* Exercise inputs:
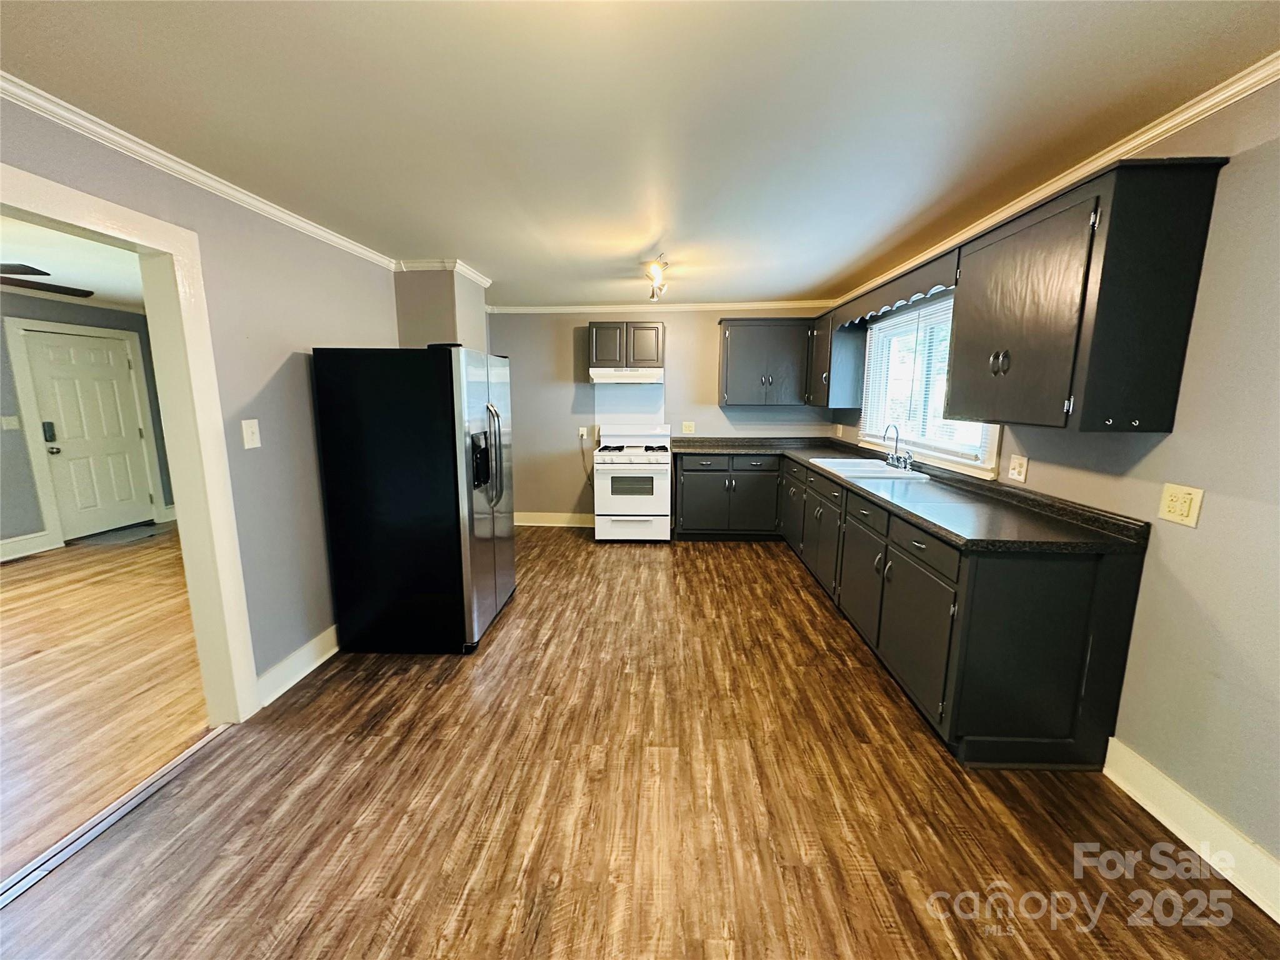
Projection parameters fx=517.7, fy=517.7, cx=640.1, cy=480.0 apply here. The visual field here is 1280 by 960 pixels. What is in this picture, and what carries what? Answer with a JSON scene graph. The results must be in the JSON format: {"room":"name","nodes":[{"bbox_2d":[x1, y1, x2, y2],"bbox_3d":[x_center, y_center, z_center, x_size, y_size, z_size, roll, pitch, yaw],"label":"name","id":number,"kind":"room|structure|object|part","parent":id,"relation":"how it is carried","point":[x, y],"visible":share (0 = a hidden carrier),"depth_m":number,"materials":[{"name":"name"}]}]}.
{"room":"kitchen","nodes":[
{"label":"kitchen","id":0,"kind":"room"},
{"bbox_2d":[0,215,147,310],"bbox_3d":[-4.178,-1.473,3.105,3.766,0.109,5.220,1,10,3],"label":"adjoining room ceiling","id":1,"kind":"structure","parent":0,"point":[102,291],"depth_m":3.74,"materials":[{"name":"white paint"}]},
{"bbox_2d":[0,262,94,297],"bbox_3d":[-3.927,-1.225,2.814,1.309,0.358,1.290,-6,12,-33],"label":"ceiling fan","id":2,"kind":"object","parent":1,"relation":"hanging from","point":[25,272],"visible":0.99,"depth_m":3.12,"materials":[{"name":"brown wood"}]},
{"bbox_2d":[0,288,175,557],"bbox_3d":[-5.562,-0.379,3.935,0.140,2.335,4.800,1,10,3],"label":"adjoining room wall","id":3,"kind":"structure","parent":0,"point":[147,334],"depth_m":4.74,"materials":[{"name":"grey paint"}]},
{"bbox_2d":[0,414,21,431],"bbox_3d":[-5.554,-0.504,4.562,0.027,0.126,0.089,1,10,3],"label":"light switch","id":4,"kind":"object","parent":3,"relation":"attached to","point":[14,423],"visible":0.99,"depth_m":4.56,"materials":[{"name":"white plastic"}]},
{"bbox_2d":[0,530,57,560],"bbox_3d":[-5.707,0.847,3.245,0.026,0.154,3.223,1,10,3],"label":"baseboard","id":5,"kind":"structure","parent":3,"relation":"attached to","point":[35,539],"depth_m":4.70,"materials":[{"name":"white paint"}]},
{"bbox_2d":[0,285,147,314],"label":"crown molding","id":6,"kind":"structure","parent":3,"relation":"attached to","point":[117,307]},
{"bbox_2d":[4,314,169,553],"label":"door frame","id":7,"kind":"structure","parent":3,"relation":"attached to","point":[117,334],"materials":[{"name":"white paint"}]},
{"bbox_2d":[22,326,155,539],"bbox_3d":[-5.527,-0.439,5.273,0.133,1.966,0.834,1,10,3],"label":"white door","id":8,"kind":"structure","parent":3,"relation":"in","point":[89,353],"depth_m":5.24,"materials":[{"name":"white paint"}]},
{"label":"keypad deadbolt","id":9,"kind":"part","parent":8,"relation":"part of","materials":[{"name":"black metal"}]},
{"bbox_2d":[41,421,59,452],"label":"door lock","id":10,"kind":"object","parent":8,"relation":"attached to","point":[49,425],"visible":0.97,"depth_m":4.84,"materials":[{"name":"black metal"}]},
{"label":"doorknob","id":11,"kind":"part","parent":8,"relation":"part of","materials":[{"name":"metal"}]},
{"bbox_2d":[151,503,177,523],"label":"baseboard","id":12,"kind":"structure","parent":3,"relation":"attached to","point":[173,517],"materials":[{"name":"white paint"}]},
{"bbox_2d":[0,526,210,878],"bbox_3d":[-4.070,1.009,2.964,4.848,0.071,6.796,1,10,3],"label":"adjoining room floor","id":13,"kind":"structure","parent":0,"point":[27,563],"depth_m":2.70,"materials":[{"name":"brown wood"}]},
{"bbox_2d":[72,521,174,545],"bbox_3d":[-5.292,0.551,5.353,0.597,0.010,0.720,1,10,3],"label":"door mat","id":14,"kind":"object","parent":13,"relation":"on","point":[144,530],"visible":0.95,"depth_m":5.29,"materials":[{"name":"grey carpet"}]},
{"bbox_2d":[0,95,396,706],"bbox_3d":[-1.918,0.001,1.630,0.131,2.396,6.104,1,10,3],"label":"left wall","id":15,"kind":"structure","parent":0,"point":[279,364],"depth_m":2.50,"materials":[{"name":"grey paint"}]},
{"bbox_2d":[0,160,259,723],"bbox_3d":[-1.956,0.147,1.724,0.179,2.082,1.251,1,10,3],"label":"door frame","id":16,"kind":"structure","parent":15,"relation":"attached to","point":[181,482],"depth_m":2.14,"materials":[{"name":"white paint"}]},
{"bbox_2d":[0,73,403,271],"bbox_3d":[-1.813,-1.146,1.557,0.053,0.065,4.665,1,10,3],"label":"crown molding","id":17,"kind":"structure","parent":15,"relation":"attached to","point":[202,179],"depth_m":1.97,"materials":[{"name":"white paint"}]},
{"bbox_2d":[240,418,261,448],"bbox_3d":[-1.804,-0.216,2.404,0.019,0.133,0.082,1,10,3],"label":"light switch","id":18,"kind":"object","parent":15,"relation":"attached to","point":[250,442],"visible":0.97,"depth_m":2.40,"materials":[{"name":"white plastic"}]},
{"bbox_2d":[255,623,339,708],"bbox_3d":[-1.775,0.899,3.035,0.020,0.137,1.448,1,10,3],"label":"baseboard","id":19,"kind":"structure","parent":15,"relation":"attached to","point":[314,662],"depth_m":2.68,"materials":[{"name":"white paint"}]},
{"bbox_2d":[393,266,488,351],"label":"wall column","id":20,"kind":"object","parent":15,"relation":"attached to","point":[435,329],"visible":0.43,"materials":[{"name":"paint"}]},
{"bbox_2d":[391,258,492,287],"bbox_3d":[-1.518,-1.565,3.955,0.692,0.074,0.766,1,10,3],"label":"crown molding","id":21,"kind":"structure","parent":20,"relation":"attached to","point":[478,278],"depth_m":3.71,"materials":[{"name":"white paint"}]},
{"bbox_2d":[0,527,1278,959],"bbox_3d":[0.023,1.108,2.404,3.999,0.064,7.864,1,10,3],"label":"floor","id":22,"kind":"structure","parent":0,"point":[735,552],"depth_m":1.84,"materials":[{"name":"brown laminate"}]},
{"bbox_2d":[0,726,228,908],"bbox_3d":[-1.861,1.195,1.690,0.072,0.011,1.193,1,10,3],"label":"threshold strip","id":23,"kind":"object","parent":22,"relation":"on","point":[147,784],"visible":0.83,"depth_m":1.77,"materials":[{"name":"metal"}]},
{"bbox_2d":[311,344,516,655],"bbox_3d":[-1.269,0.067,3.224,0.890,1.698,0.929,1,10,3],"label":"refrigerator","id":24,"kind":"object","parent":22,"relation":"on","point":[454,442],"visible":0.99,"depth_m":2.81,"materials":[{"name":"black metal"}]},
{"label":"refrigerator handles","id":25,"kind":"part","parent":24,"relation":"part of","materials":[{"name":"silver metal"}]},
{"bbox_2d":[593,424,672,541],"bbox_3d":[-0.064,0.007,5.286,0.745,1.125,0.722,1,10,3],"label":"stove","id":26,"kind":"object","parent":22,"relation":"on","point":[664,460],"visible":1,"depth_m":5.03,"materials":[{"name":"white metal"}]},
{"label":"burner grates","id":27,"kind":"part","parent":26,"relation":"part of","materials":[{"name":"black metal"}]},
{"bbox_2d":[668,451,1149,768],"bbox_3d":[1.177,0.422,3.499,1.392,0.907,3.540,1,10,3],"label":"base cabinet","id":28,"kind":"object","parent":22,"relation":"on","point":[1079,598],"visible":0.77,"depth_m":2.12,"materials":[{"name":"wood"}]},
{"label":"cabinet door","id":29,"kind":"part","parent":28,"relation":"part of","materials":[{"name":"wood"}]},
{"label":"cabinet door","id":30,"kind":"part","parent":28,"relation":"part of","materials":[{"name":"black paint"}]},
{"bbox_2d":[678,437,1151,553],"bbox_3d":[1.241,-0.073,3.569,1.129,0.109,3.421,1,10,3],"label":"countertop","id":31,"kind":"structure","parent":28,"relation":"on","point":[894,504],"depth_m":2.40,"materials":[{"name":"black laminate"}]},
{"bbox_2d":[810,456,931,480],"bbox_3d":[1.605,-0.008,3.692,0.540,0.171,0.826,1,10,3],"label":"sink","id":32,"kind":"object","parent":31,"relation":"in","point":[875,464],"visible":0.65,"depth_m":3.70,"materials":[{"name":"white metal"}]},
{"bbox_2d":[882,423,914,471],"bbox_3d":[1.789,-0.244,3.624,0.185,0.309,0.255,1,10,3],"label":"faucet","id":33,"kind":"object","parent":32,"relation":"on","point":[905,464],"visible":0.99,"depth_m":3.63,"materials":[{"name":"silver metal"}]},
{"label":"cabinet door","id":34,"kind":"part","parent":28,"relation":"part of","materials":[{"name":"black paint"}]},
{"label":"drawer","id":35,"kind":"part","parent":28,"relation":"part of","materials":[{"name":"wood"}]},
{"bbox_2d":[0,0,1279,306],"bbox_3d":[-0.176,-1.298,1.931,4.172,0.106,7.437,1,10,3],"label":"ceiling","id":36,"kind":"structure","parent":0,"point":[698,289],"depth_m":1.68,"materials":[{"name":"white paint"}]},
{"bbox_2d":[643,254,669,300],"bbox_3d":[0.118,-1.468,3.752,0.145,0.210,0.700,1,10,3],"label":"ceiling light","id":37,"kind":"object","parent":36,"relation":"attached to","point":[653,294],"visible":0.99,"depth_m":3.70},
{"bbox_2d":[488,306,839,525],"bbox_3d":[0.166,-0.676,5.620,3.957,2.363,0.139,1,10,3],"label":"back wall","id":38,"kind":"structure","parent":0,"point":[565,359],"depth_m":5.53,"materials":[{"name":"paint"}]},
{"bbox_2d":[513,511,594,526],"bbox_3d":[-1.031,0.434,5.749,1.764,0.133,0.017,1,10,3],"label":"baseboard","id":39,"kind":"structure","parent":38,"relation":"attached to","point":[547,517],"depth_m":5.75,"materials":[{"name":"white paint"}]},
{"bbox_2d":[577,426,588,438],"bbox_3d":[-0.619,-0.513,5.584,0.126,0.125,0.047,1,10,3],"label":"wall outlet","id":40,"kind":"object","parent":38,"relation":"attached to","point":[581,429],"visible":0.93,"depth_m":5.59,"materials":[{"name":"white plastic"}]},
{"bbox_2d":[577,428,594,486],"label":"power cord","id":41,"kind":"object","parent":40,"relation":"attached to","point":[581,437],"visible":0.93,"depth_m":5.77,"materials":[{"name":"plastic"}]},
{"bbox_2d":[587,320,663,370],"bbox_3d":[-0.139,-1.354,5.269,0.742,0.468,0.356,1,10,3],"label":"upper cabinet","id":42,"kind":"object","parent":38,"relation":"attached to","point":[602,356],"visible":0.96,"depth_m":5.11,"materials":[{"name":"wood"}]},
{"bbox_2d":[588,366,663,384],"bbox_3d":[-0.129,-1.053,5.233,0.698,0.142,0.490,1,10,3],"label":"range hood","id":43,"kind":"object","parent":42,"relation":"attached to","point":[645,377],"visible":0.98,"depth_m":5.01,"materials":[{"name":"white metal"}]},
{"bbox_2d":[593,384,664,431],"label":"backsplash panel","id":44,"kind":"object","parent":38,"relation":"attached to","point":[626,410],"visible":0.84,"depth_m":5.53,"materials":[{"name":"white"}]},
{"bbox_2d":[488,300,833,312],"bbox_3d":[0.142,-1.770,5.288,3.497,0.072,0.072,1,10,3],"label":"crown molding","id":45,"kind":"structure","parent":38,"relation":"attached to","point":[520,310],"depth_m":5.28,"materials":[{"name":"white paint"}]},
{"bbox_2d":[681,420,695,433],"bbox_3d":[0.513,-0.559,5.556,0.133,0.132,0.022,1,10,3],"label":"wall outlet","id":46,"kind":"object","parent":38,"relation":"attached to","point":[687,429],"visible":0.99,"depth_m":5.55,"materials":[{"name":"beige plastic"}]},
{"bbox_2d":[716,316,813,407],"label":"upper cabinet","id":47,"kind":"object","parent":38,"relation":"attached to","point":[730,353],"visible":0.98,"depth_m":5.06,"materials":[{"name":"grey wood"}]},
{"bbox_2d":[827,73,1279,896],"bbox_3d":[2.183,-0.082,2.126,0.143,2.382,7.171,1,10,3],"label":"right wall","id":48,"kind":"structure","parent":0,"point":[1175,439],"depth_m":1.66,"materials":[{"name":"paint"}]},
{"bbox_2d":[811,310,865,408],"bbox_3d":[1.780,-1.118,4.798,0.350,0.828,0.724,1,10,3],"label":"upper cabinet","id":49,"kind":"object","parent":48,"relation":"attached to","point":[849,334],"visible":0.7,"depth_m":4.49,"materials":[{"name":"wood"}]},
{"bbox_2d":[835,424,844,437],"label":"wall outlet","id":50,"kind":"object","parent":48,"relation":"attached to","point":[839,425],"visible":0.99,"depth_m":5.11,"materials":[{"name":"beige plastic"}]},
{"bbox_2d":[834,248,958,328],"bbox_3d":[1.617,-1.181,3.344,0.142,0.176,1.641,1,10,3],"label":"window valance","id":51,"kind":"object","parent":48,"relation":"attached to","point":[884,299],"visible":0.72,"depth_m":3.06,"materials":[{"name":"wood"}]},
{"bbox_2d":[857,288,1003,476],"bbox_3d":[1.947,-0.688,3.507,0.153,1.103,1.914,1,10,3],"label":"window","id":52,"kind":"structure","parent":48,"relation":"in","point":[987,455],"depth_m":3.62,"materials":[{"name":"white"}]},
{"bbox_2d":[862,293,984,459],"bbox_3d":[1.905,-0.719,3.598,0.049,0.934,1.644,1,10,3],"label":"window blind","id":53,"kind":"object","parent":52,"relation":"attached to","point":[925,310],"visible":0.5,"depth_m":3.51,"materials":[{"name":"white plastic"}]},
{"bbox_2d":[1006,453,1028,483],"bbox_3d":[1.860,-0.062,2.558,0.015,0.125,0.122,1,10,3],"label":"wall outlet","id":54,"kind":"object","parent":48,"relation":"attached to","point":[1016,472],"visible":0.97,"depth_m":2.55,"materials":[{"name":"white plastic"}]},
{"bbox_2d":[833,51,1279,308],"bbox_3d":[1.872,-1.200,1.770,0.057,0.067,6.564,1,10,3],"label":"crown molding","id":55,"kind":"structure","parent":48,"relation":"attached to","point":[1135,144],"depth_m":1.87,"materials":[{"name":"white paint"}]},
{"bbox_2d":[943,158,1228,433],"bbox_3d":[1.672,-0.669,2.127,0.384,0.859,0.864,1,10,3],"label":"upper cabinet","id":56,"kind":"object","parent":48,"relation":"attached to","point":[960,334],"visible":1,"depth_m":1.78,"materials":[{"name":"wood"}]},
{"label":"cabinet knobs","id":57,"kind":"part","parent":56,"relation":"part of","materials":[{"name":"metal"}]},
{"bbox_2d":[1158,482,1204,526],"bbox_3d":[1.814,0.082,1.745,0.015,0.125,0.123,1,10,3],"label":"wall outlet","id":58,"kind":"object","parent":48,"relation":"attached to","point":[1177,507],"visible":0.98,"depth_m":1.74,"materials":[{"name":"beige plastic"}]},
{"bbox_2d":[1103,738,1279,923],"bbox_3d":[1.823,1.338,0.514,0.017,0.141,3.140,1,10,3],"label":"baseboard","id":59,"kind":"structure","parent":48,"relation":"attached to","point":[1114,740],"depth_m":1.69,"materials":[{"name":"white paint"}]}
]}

* Aim of the exercise: From the listing above, copy every line that includes the word "outlet".

* Answer space:
{"bbox_2d":[577,426,588,438],"bbox_3d":[-0.619,-0.513,5.584,0.126,0.125,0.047,1,10,3],"label":"wall outlet","id":40,"kind":"object","parent":38,"relation":"attached to","point":[581,429],"visible":0.93,"depth_m":5.59,"materials":[{"name":"white plastic"}]},
{"bbox_2d":[681,420,695,433],"bbox_3d":[0.513,-0.559,5.556,0.133,0.132,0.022,1,10,3],"label":"wall outlet","id":46,"kind":"object","parent":38,"relation":"attached to","point":[687,429],"visible":0.99,"depth_m":5.55,"materials":[{"name":"beige plastic"}]},
{"bbox_2d":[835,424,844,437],"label":"wall outlet","id":50,"kind":"object","parent":48,"relation":"attached to","point":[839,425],"visible":0.99,"depth_m":5.11,"materials":[{"name":"beige plastic"}]},
{"bbox_2d":[1006,453,1028,483],"bbox_3d":[1.860,-0.062,2.558,0.015,0.125,0.122,1,10,3],"label":"wall outlet","id":54,"kind":"object","parent":48,"relation":"attached to","point":[1016,472],"visible":0.97,"depth_m":2.55,"materials":[{"name":"white plastic"}]},
{"bbox_2d":[1158,482,1204,526],"bbox_3d":[1.814,0.082,1.745,0.015,0.125,0.123,1,10,3],"label":"wall outlet","id":58,"kind":"object","parent":48,"relation":"attached to","point":[1177,507],"visible":0.98,"depth_m":1.74,"materials":[{"name":"beige plastic"}]},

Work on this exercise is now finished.